Transcribe the whole listing without a single picture.

_SUPPLIED MATERIAL_.
_____

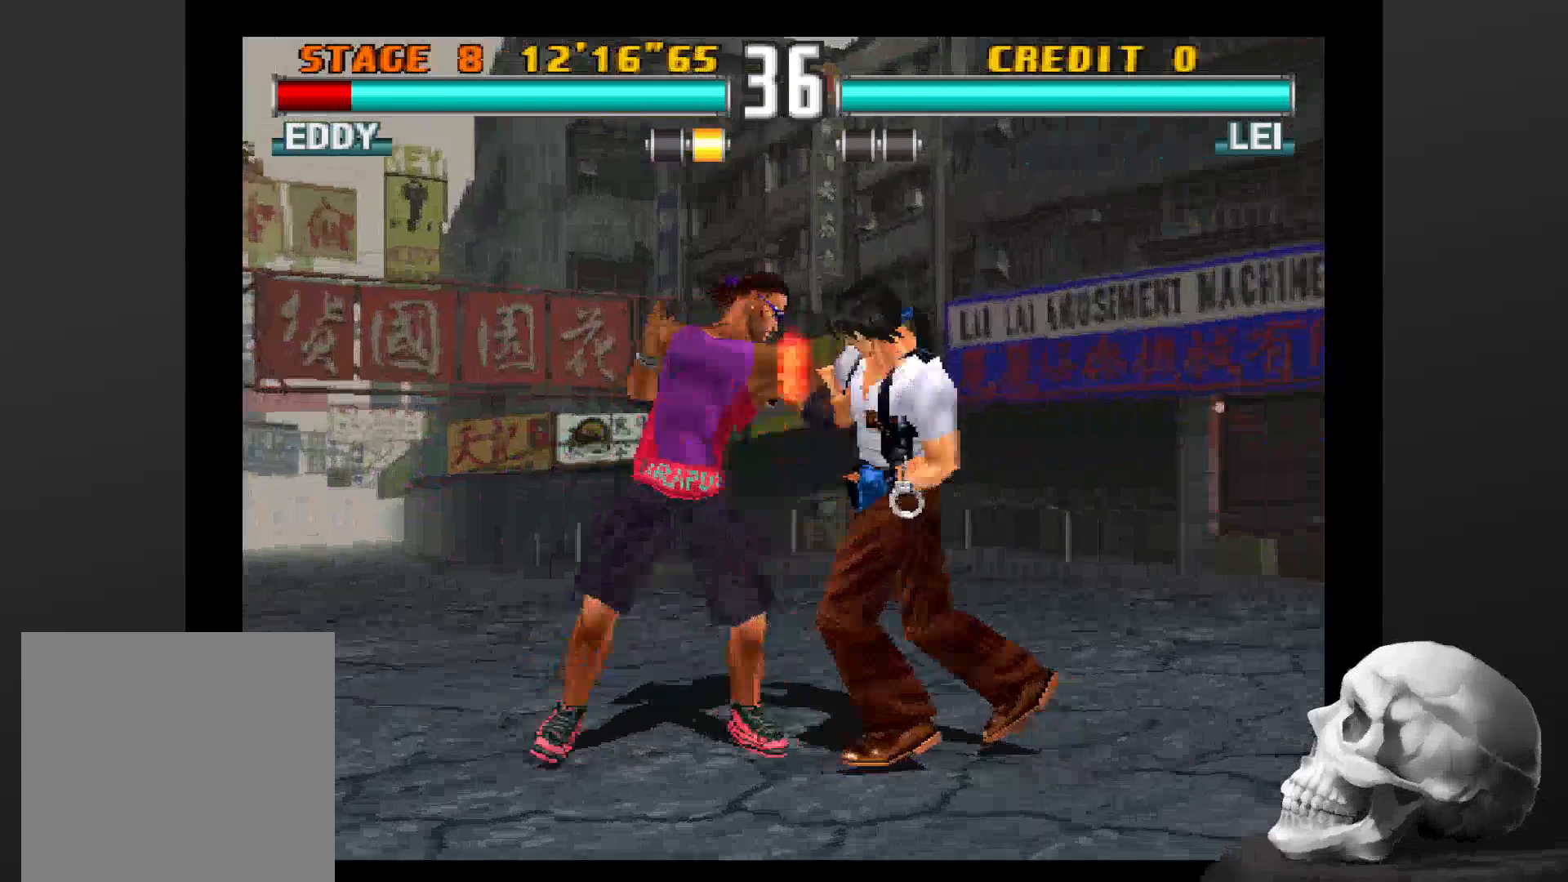
{"buttons": [], "left_stick": "center", "right_stick": "center", "events": [[33, "CIRCLE", "up"]]}
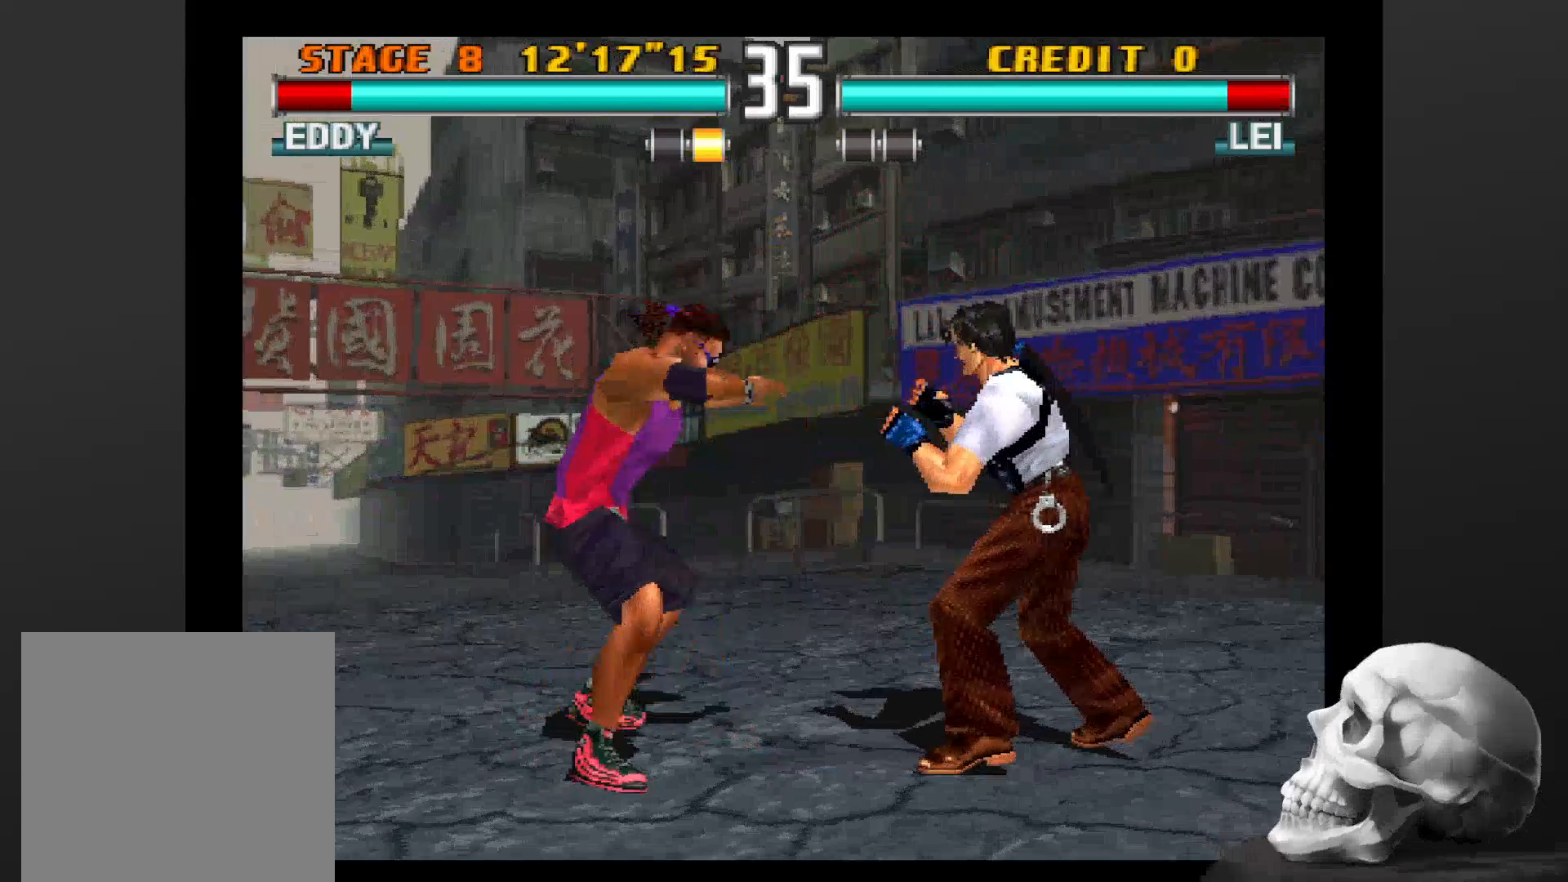
{"buttons": [], "left_stick": "center", "right_stick": "center", "events": []}
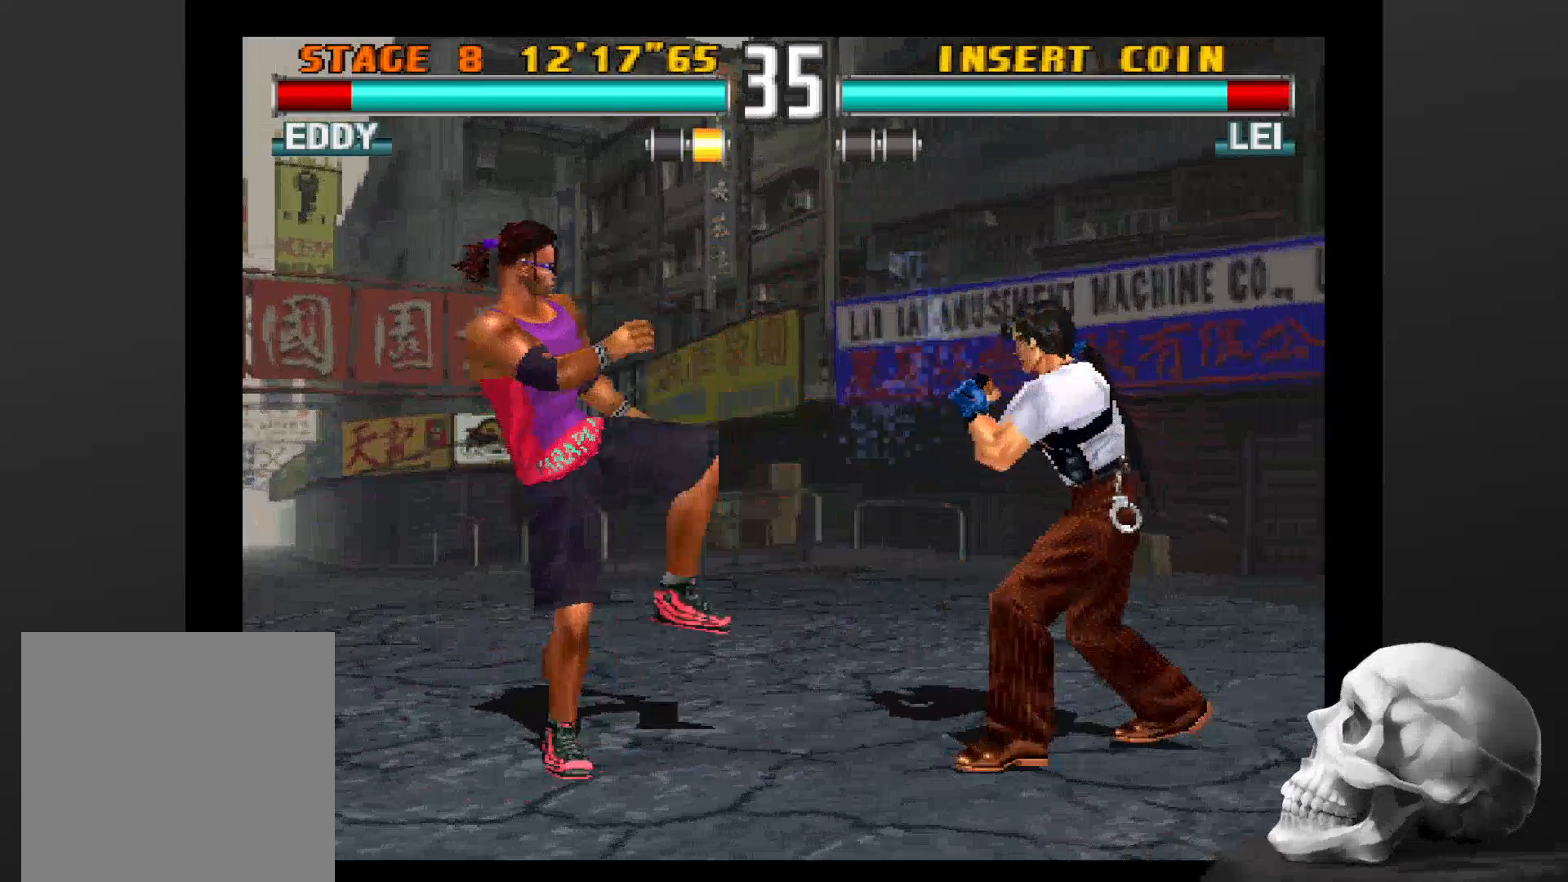
{"buttons": [], "left_stick": "center", "right_stick": "center", "events": []}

_____

_RESULT FOR THIS EXERCISE_.
{"buttons": [], "left_stick": "center", "right_stick": "center", "events": [[33, "CIRCLE", "up"]]}
{"buttons": [], "left_stick": "center", "right_stick": "center", "events": []}
{"buttons": [], "left_stick": "center", "right_stick": "center", "events": []}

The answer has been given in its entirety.